Several cedar varieties are available, including the California incense cedar, or Calocedrus decurrens, and the Western red cedar, or Thuja plicata. Some gardeners prefer the Eastern red cedar, or Juniperus virginiana.
California incense cedar can grow in climate zones five through eight, has dense, upright needles and may grow to as tall as 200 feet. Western red cedar is a type of arborvitae that grows slowly but may reach heights similar to that of the California incense cedar. Instead of needles, it has scale-like leaves. Eastern red cedar can be grown in zones two through nine, and it may reach a maximum height of about 60 feet. Its leaves may be anywhere from dark green to bluish.
Regardless of the variety, all cedar trees are coniferous, upright, evergreen trees, which means that they provide color in the garden all year.
Cedar trees tend to be easy to grow, and most varieties grow quickly. When planting a cedar, choose a sunny location with plenty of room since these trees get large. Make sure to plant multiple trees at least five feet apart.
Dig a hole that is about three times the size of the root ball, and mix some compost into the soil in the hole. Cedar trees generally do not need fertilizer unless the soil is quite poor. Use compost to enrich the soil, and if things do not improve, try 10-10-10 fertilizer.

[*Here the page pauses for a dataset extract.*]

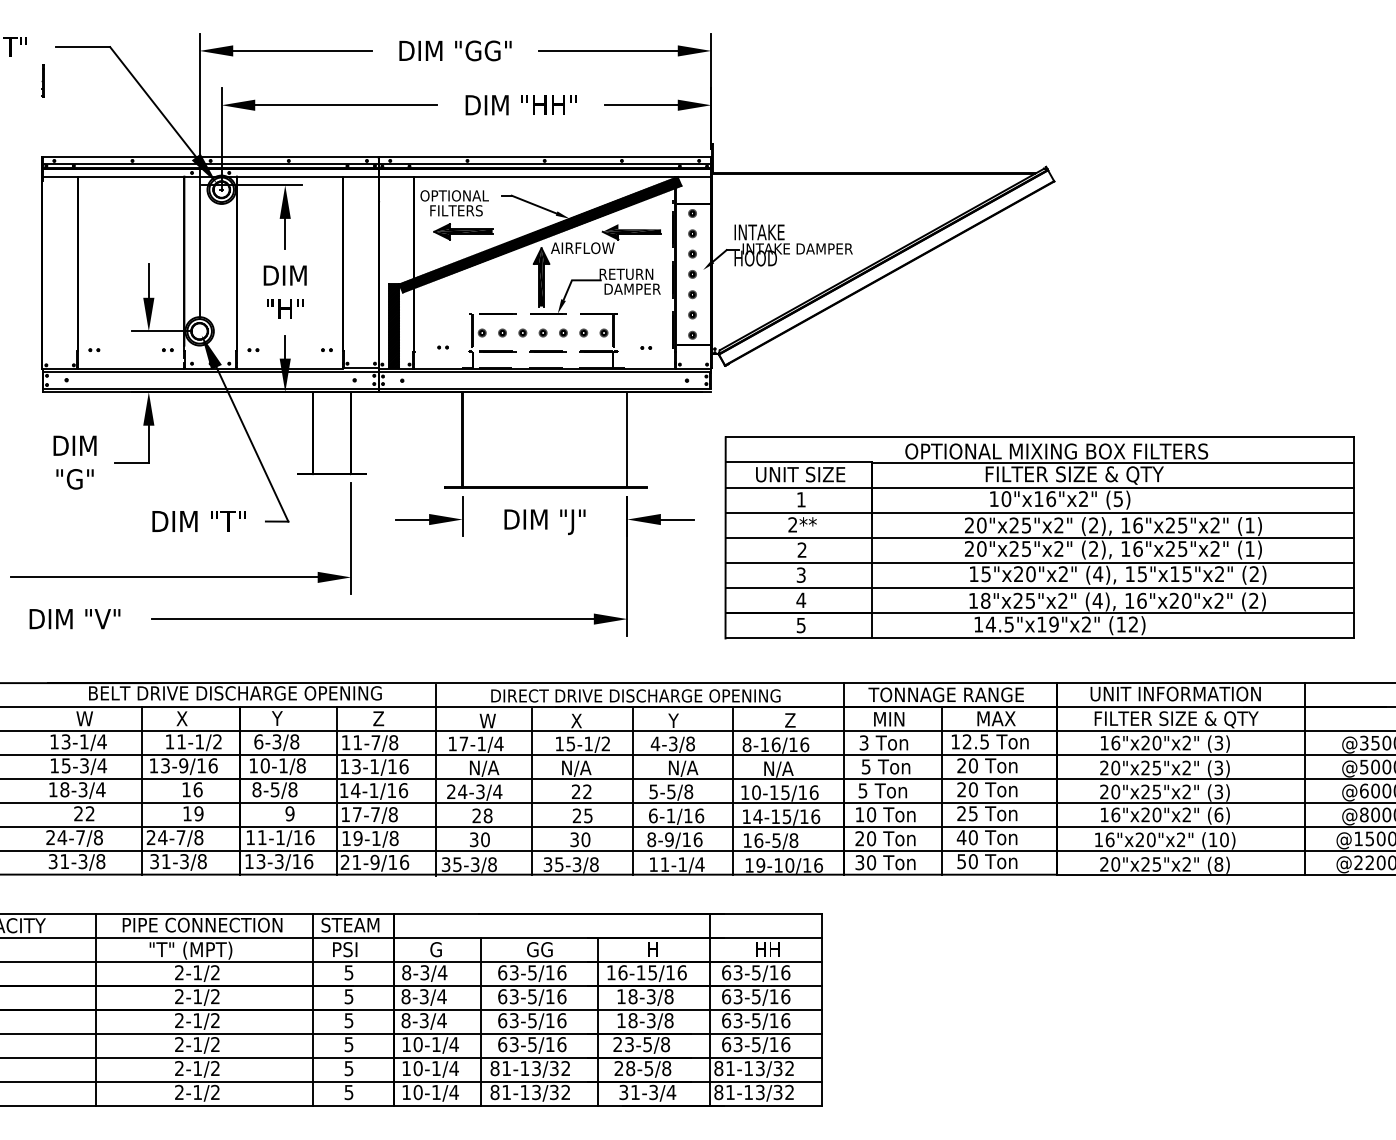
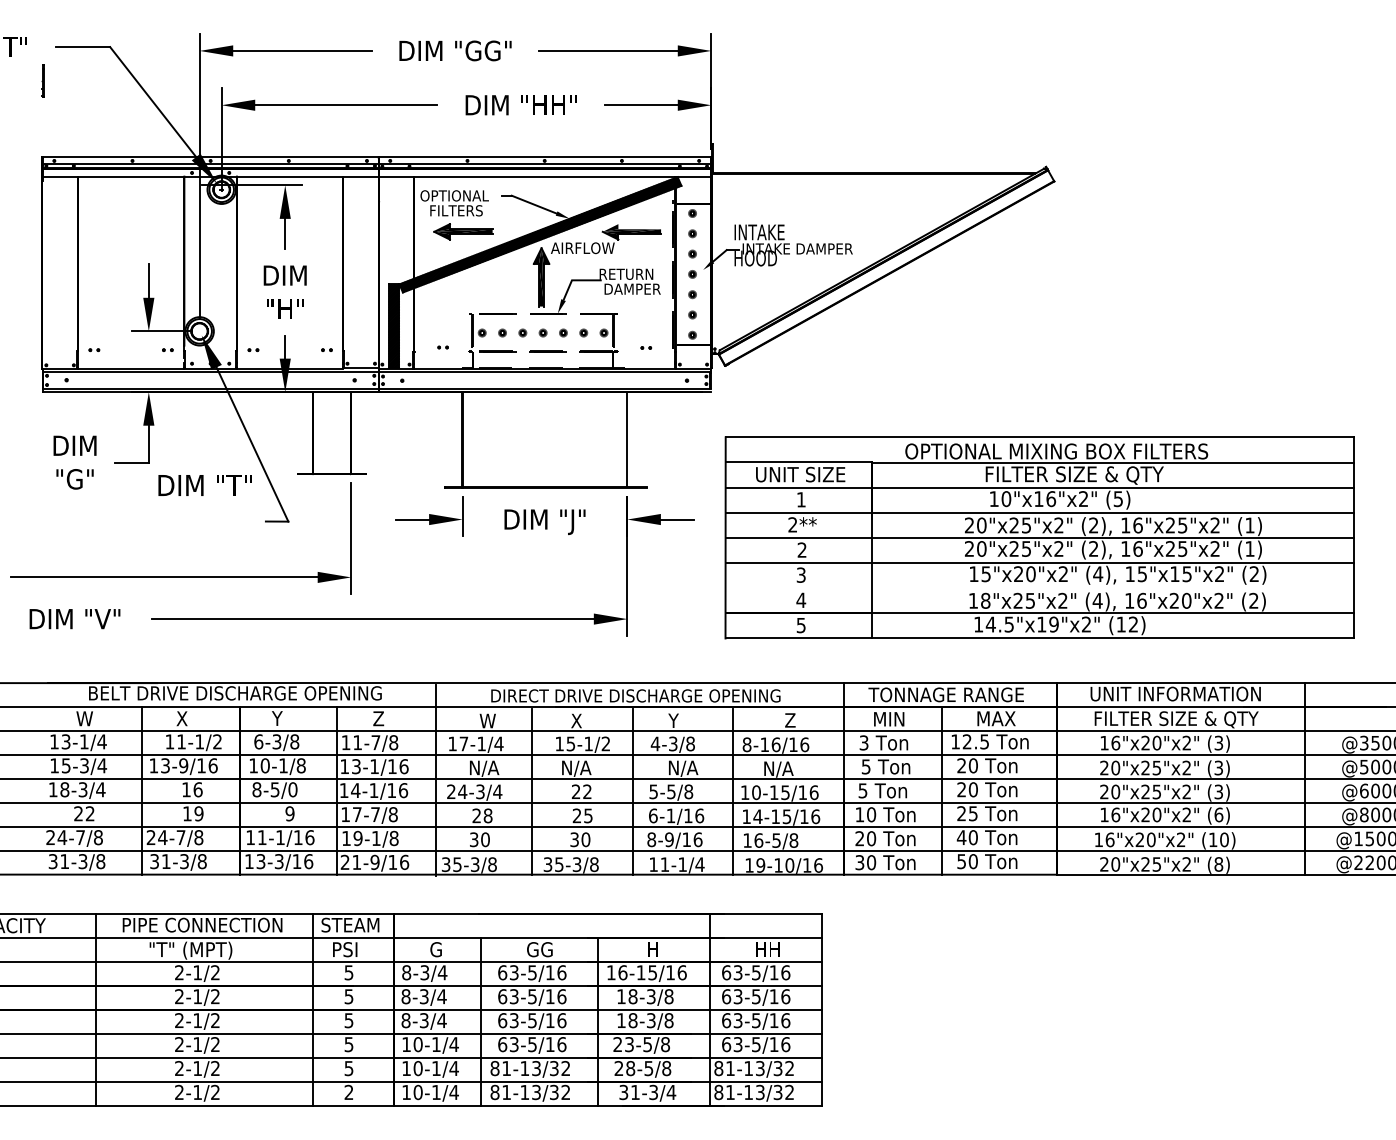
text at (198, 521) position: (198, 521) -> (204, 485)
line at (1039, 588): present -> none
text at (292, 789): 8-5/8 -> 8-5/0
text at (348, 1092): 5 -> 2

Young cedar trees may need to be staked to help them remain upright. Add an approximately two-inch layer of mulch around the tree, taking care to not allow the mulch to contact the trunk. Mulch helps with water retention.
During the summer, water cedar trees regularly, but give them a chance to fully dry out between watering.
At maturity, cedar trees require little care beyond mulching and the removal of dead branches.
Cedar trees are large, provide lots of shade and remove a great deal of water from the ground. All of these characteristics mean that it’s wise to be particular about companion plants. Certain groundcovers like periwinkle and lily-of-the-valley may thrive. Similarly, ferns, Heuchera and Tiarella don’t mind being in the shade and do well with less water.